Welcome to Research Log #024! We document weekly research progress across the various initiatives in the Manifold Research Group, and highlight breakthroughs from the broader research community we think are interesting in the Pulse of AI!
We’re growing our core team and pursuing new projects. If you’re interested in working together, join the conversation on Discord and check out our Github.
NEKO
The NEKO Project aims to build the first large scale, Open Source "Generalist" Model, trained on numerous modalities including control and robotics tasks. You can learn more about it here.
- Datasets: Last week, we covered the proposal of Version 0 of the training dataset for the Vision + Language modality. However, we also need a smaller subset of this dataset to use for test runs, so this week we have proposed a smaller version. More can be read here.
- Control: We are trying to improve the control modality performance of Neko by training on more control datasets. As such, we are currently expanding the control modality team. If you are interested in joining this effort, hop on the discord!
Agent Forge
The AgentForge Project aims to build models, tools, and frameworks that allow anyone to build much more powerful AI agents capable of using tools and interacting with the digital and physical worlds.
This week, the AF team has been reviewing several items like: delving deeper into OS Action Models, learning the current status in Tool Use Models, and cleaning up the project roadmap for the year. Action Models and Tool Use Models refer to models which engage with APIs or other tool interfaces to accomplish tasks. AF team member Thomas, is leading the actual composition of the agent survey draft based on the literature review we have been working on for the last couple of months. We are starting to have a mature enough base that we can hopefully look forward to publishing something soon!
Pulse of AI
There have been some exciting advancements this week!

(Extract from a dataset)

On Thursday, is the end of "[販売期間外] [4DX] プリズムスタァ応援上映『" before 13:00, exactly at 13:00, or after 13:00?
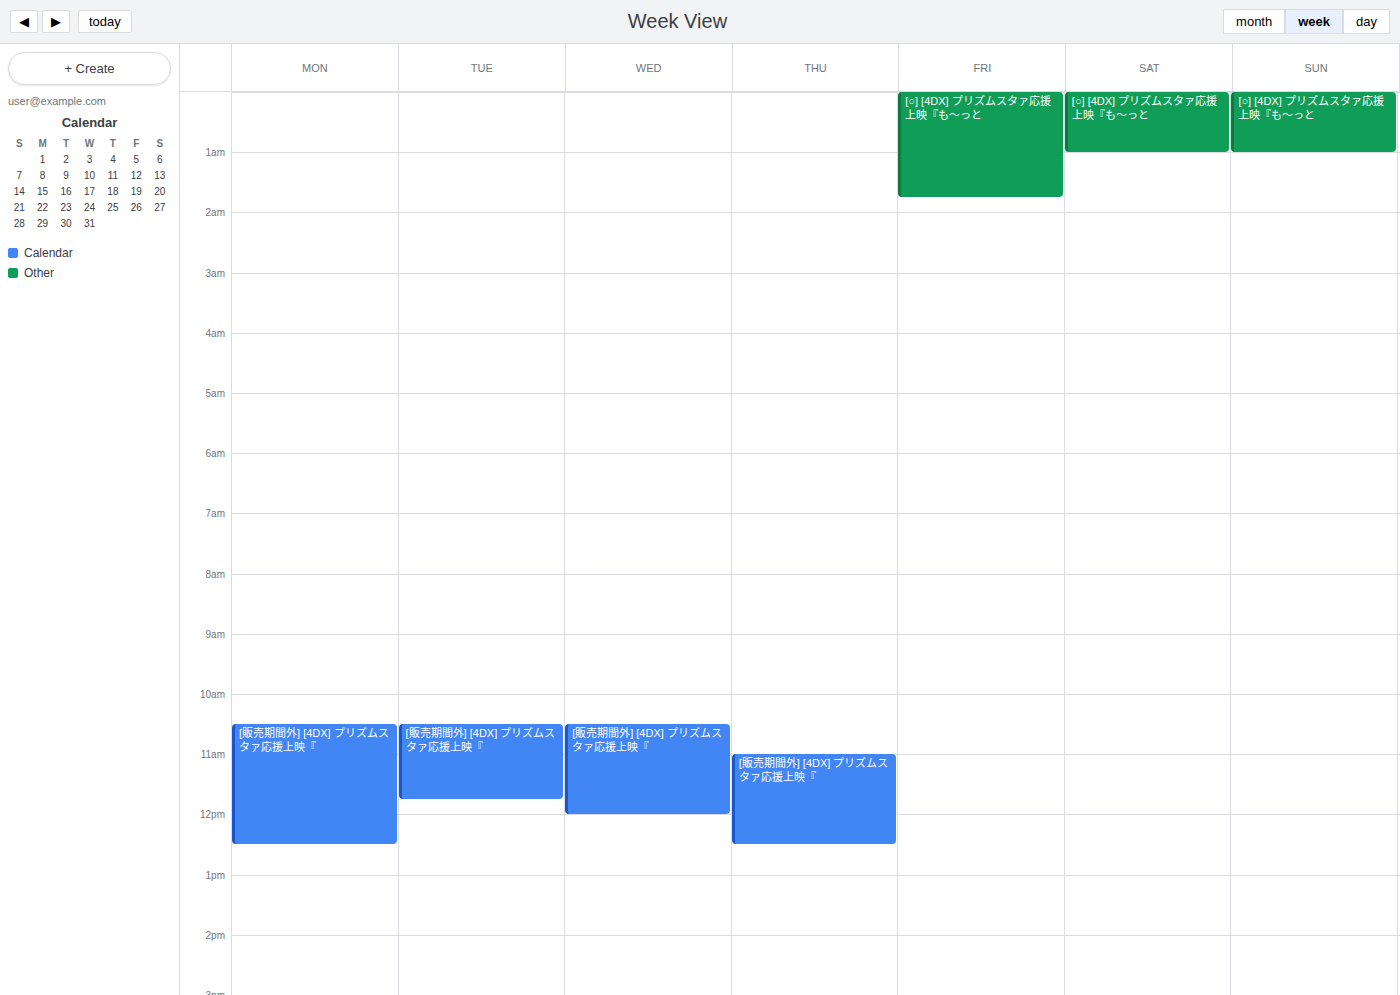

Scalable Pre-training of Large Autoregressive Image Models
Figure 1: Graphs of scaling laws for the AIM models. Source: paper.
Apple has dropped a new paper which introduced a Large Vision Model, known as AIM. AIM is interesting for two key reasons. 1) Scaling laws seem to apply to this architecture and 2) the value that you get from them on training is a predictor of their performance on new images.
Figure 2: Graphic of the AIM Transformers and how they work. Source: paper.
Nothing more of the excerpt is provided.